One of its key guiding principles is to “design and deliver low-carbon investment and infrastructure, and make all possible efforts to create decent, fair and high-value work, in a way which does not negatively affect the current workforce and overall economy”.
Instead of concentrating on the sunset of the oil industry, we should concentrate on the sunrise of this low-carbon transition.”
Professor Stuart Haszeldine
The Opportunity North East development group, chaired by Sir Ian Wood, also holds as one of its key aims the desire to help establish the North East as a world-leader in delivering energy transition.
A number of Scottish colleges, including Forth Valley College in Falkirk, have already announced plans for new specialist renewables training centres.
Meanwhile, Edinburgh University has launched a one-year MSc degree in GeoEnergy, which would allow people already working in the oil and gas sector to return to education and pursue a new career in low-carbon energy.

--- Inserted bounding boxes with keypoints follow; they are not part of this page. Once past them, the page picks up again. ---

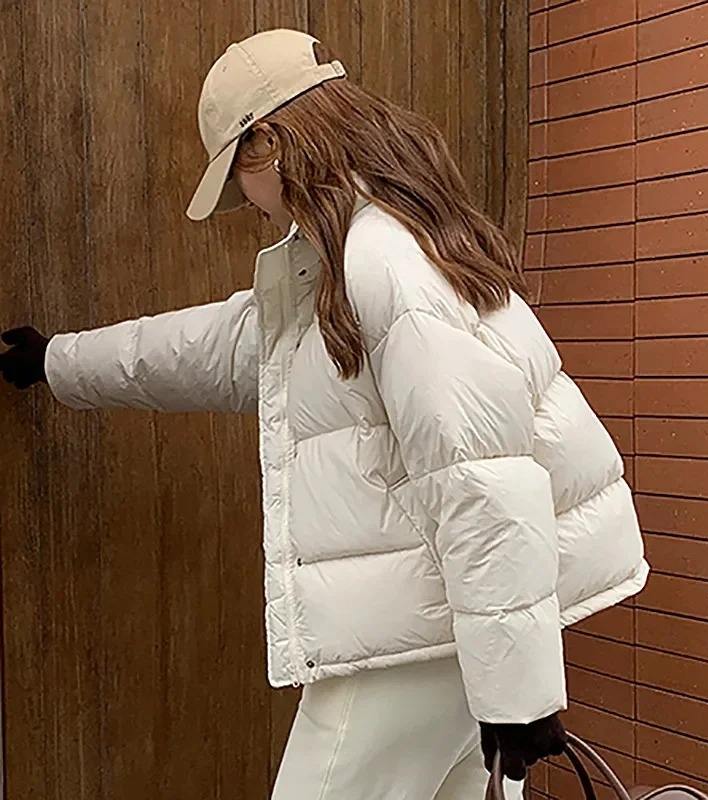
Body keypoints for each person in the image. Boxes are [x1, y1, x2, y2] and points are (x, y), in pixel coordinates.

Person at [0, 28, 648, 800]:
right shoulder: (349, 260)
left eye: (239, 176)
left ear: (269, 142)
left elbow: (481, 476)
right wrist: (56, 360)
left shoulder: (387, 262)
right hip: (451, 624)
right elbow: (205, 348)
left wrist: (521, 695)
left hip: (421, 635)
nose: (248, 205)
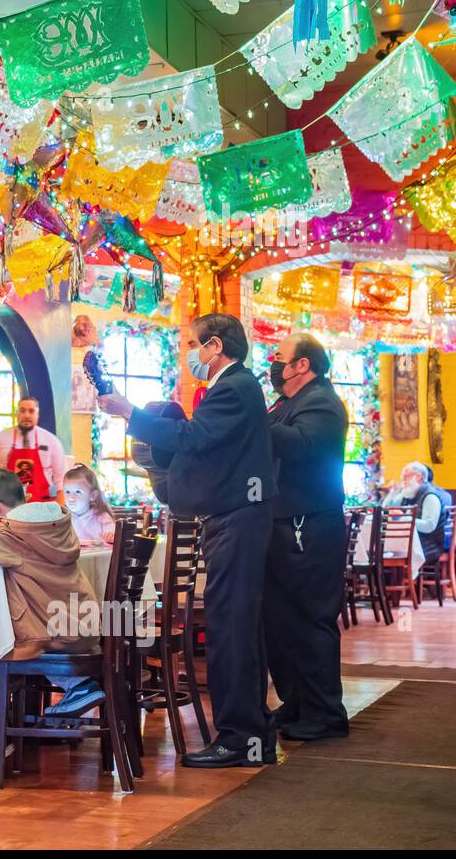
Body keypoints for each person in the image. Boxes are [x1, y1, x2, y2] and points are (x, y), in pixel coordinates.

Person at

Professor Haszeldine believes many of the skills already present in the North Sea workforce, such as welding, fabrication, project management and planning, could be applied in many of the emerging clean energy industries.
He said: “The government is well aware that in the past the UK has not done very well about looking after its workforce. The obvious example is closing down the coal mines overnight, where people were told to just get on their bikes and look after themselves.
“That didn’t work and we’ve still got disadvantaged communities decades after the coal mines closed – that’s what we’ve got to be careful to avoid.”
Decades of failure
MSPs were told last month that a decades-long failure to invest had left Scotland and the UK struggling to compete with other nations for contracts to build turbines and equipment for offshore wind farms.
Industry body Scottish Renewables told Holyrood’s Economy, Energy and Fair Work Committee there had been a “fundamental failure of industrial strategy at government level for many decades”.
Professor Haszeldine said the government has, during the the planning of the transition towards clean energies, deliberately considered how the supply chain can be built to fully meet operational and maintenance needs with UK workers.
He believes there is a “huge opportunity” for the UK to develop a world-leading position by creating the first fully low-carbon offshore industry, something that could create benefits far beyond matching existing oil and gas jobs like for like.
“By the government trying to nudge, push and subsidise this into different types of construction, we then learn to do these things for the first time in the UK,” Professor Haszeldine said.
“As well as employing our own people, we create those supply chains so that once we’ve built our own projects in the early 2020s, we can start going around the world and saying to India, the United States or counties in Africa that we know how to design and build a whole system for clean energy, and we can build it for you too.
“These are huge opportunities which in Europe and the rest of the world will need to be done in ways that create new technologies and useful jobs that have a long-term future.
“Instead of concentrating on the sunset of the oil industry, we should concentrate on the sunrise of this low-carbon transition.”